Data to examine:
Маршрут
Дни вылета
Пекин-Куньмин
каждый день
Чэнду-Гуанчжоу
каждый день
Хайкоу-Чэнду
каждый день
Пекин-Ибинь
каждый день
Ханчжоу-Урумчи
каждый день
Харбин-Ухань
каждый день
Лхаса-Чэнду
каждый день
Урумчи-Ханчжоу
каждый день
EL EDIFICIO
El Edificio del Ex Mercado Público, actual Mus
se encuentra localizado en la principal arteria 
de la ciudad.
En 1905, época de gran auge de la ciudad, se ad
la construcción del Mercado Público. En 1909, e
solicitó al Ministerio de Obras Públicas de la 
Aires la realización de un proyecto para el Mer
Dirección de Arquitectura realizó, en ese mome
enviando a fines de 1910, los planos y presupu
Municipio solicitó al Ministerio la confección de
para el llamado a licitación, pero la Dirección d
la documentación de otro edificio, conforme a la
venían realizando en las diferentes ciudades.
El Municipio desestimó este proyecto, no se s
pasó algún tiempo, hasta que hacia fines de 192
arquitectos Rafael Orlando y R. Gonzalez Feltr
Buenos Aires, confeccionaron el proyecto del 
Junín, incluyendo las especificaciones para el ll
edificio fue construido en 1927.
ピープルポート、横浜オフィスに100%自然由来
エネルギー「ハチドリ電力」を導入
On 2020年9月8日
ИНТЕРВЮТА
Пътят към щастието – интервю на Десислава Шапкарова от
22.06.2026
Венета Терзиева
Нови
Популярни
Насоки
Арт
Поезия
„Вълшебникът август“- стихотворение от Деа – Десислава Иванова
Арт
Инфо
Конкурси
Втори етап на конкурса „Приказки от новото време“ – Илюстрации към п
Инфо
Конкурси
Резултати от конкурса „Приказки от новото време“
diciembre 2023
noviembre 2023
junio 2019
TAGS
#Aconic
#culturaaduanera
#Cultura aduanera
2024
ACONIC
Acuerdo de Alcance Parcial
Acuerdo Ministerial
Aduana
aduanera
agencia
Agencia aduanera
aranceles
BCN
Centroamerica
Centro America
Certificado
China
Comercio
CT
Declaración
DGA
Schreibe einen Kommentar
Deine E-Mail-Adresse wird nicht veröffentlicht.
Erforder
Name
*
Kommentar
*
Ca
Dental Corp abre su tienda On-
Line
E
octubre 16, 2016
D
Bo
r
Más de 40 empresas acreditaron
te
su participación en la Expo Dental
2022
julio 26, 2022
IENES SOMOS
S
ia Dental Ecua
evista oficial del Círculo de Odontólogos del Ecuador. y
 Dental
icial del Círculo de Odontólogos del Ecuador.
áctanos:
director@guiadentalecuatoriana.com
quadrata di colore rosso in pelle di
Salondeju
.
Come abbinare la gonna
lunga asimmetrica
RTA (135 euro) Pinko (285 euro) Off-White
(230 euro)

Task requirements: Exactly reproduce all of the entries above.

Answer section:
Маршрут
Дни вылета
Пекин-Куньмин
каждый день
Чэнду-Гуанчжоу
каждый день
Хайкоу-Чэнду
каждый день
Пекин-Ибинь
каждый день
Ханчжоу-Урумчи
каждый день
Харбин-Ухань
каждый день
Лхаса-Чэнду
каждый день
Урумчи-Ханчжоу
каждый день
EL EDIFICIO
El Edificio del Ex Mercado Público, actual Mus
se encuentra localizado en la principal arteria 
de la ciudad.
En 1905, época de gran auge de la ciudad, se ad
la construcción del Mercado Público. En 1909, e
solicitó al Ministerio de Obras Públicas de la 
Aires la realización de un proyecto para el Mer
Dirección de Arquitectura realizó, en ese mome
enviando a fines de 1910, los planos y presupu
Municipio solicitó al Ministerio la confección de
para el llamado a licitación, pero la Dirección d
la documentación de otro edificio, conforme a la
venían realizando en las diferentes ciudades.
El Municipio desestimó este proyecto, no se s
pasó algún tiempo, hasta que hacia fines de 192
arquitectos Rafael Orlando y R. Gonzalez Feltr
Buenos Aires, confeccionaron el proyecto del 
Junín, incluyendo las especificaciones para el ll
edificio fue construido en 1927.
ピープルポート、横浜オフィスに100%自然由来
エネルギー「ハチドリ電力」を導入
On 2020年9月8日
ИНТЕРВЮТА
Пътят към щастието – интервю на Десислава Шапкарова от
22.06.2026
Венета Терзиева
Нови
Популярни
Насоки
Арт
Поезия
„Вълшебникът август“- стихотворение от Деа – Десислава Иванова
Арт
Инфо
Конкурси
Втори етап на конкурса „Приказки от новото време“ – Илюстрации към п
Инфо
Конкурси
Резултати от конкурса „Приказки от новото време“
diciembre 2023
noviembre 2023
junio 2019
TAGS
#Aconic
#culturaaduanera
#Cultura aduanera
2024
ACONIC
Acuerdo de Alcance Parcial
Acuerdo Ministerial
Aduana
aduanera
agencia
Agencia aduanera
aranceles
BCN
Centroamerica
Centro America
Certificado
China
Comercio
CT
Declaración
DGA
Schreibe einen Kommentar
Deine E-Mail-Adresse wird nicht veröffentlicht.
Erforder
Name
*
Kommentar
*
Ca
Dental Corp abre su tienda On-
Line
E
octubre 16, 2016
D
Bo
r
Más de 40 empresas acreditaron
te
su participación en la Expo Dental
2022
julio 26, 2022
IENES SOMOS
S
ia Dental Ecua
evista oficial del Círculo de Odontólogos del Ecuador. y
 Dental
icial del Círculo de Odontólogos del Ecuador.
áctanos:
director@guiadentalecuatoriana.com
quadrata di colore rosso in pelle di
Salondeju
.
Come abbinare la gonna
lunga asimmetrica
RTA (135 euro) Pinko (285 euro) Off-White
(230 euro)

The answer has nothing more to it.